### Information given ###

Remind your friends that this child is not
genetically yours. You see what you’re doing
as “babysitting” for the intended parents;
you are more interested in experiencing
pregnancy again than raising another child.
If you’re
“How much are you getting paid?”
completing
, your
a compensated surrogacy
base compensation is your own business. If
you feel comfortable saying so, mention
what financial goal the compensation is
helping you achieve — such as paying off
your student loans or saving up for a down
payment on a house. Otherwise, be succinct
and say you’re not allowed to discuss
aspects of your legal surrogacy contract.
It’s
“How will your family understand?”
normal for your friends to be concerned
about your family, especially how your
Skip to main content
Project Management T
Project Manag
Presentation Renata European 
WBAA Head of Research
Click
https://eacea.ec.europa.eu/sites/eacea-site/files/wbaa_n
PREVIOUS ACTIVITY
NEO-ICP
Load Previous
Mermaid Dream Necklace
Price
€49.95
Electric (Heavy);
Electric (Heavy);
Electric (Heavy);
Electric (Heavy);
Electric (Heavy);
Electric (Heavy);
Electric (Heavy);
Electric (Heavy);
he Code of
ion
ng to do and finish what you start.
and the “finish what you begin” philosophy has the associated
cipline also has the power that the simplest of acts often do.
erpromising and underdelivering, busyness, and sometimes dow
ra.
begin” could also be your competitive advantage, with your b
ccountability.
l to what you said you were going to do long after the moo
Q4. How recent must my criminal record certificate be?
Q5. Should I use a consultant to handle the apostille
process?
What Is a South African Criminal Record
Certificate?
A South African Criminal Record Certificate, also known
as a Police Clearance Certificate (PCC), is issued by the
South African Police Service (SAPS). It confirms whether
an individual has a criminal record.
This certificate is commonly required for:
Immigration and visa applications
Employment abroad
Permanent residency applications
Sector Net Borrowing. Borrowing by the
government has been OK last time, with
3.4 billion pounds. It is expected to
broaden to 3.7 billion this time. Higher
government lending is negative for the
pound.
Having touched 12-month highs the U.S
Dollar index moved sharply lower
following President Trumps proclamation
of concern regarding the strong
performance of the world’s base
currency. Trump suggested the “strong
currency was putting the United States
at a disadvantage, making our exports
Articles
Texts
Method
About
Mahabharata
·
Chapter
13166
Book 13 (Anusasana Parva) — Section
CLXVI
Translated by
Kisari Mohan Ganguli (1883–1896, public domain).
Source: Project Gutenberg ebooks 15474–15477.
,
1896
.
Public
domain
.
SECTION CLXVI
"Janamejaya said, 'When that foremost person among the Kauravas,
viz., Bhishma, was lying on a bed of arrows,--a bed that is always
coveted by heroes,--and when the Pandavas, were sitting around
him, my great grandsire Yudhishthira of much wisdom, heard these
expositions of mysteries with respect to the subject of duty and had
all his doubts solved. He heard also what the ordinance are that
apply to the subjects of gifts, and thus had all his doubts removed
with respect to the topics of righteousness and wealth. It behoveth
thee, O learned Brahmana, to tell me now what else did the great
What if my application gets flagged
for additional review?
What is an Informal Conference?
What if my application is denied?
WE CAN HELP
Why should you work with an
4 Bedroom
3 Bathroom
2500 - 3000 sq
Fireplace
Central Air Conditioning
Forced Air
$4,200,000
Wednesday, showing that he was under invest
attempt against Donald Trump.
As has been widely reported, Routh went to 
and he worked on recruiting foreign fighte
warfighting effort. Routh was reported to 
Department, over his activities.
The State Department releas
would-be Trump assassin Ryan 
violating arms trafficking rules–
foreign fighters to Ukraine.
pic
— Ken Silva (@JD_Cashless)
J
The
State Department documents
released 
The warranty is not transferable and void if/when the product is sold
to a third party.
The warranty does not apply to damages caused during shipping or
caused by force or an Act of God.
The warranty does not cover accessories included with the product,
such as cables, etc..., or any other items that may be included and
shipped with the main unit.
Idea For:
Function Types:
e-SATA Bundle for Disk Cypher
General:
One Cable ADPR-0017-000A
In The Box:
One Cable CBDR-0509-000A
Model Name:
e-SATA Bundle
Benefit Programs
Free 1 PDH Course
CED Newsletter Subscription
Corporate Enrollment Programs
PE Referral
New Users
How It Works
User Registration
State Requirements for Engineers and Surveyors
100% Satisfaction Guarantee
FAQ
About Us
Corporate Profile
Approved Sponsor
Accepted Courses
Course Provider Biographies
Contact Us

###

The problem
Output every line of the data above verbatim, in the same order, changing nothing.

Written answer
Remind your friends that this child is not
genetically yours. You see what you’re doing
as “babysitting” for the intended parents;
you are more interested in experiencing
pregnancy again than raising another child.
If you’re
“How much are you getting paid?”
completing
, your
a compensated surrogacy
base compensation is your own business. If
you feel comfortable saying so, mention
what financial goal the compensation is
helping you achieve — such as paying off
your student loans or saving up for a down
payment on a house. Otherwise, be succinct
and say you’re not allowed to discuss
aspects of your legal surrogacy contract.
It’s
“How will your family understand?”
normal for your friends to be concerned
about your family, especially how your
Skip to main content
Project Management T
Project Manag
Presentation Renata European 
WBAA Head of Research
Click
https://eacea.ec.europa.eu/sites/eacea-site/files/wbaa_n
PREVIOUS ACTIVITY
NEO-ICP
Load Previous
Mermaid Dream Necklace
Price
€49.95
Electric (Heavy);
Electric (Heavy);
Electric (Heavy);
Electric (Heavy);
Electric (Heavy);
Electric (Heavy);
Electric (Heavy);
Electric (Heavy);
he Code of
ion
ng to do and finish what you start.
and the “finish what you begin” philosophy has the associated
cipline also has the power that the simplest of acts often do.
erpromising and underdelivering, busyness, and sometimes dow
ra.
begin” could also be your competitive advantage, with your b
ccountability.
l to what you said you were going to do long after the moo
Q4. How recent must my criminal record certificate be?
Q5. Should I use a consultant to handle the apostille
process?
What Is a South African Criminal Record
Certificate?
A South African Criminal Record Certificate, also known
as a Police Clearance Certificate (PCC), is issued by the
South African Police Service (SAPS). It confirms whether
an individual has a criminal record.
This certificate is commonly required for:
Immigration and visa applications
Employment abroad
Permanent residency applications
Sector Net Borrowing. Borrowing by the
government has been OK last time, with
3.4 billion pounds. It is expected to
broaden to 3.7 billion this time. Higher
government lending is negative for the
pound.
Having touched 12-month highs the U.S
Dollar index moved sharply lower
following President Trumps proclamation
of concern regarding the strong
performance of the world’s base
currency. Trump suggested the “strong
currency was putting the United States
at a disadvantage, making our exports
Articles
Texts
Method
About
Mahabharata
·
Chapter
13166
Book 13 (Anusasana Parva) — Section
CLXVI
Translated by
Kisari Mohan Ganguli (1883–1896, public domain).
Source: Project Gutenberg ebooks 15474–15477.
,
1896
.
Public
domain
.
SECTION CLXVI
"Janamejaya said, 'When that foremost person among the Kauravas,
viz., Bhishma, was lying on a bed of arrows,--a bed that is always
coveted by heroes,--and when the Pandavas, were sitting around
him, my great grandsire Yudhishthira of much wisdom, heard these
expositions of mysteries with respect to the subject of duty and had
all his doubts solved. He heard also what the ordinance are that
apply to the subjects of gifts, and thus had all his doubts removed
with respect to the topics of righteousness and wealth. It behoveth
thee, O learned Brahmana, to tell me now what else did the great
What if my application gets flagged
for additional review?
What is an Informal Conference?
What if my application is denied?
WE CAN HELP
Why should you work with an
4 Bedroom
3 Bathroom
2500 - 3000 sq
Fireplace
Central Air Conditioning
Forced Air
$4,200,000
Wednesday, showing that he was under invest
attempt against Donald Trump.
As has been widely reported, Routh went to 
and he worked on recruiting foreign fighte
warfighting effort. Routh was reported to 
Department, over his activities.
The State Department releas
would-be Trump assassin Ryan 
violating arms trafficking rules–
foreign fighters to Ukraine.
pic
— Ken Silva (@JD_Cashless)
J
The
State Department documents
released 
The warranty is not transferable and void if/when the product is sold
to a third party.
The warranty does not apply to damages caused during shipping or
caused by force or an Act of God.
The warranty does not cover accessories included with the product,
such as cables, etc..., or any other items that may be included and
shipped with the main unit.
Idea For:
Function Types:
e-SATA Bundle for Disk Cypher
General:
One Cable ADPR-0017-000A
In The Box:
One Cable CBDR-0509-000A
Model Name:
e-SATA Bundle
Benefit Programs
Free 1 PDH Course
CED Newsletter Subscription
Corporate Enrollment Programs
PE Referral
New Users
How It Works
User Registration
State Requirements for Engineers and Surveyors
100% Satisfaction Guarantee
FAQ
About Us
Corporate Profile
Approved Sponsor
Accepted Courses
Course Provider Biographies
Contact Us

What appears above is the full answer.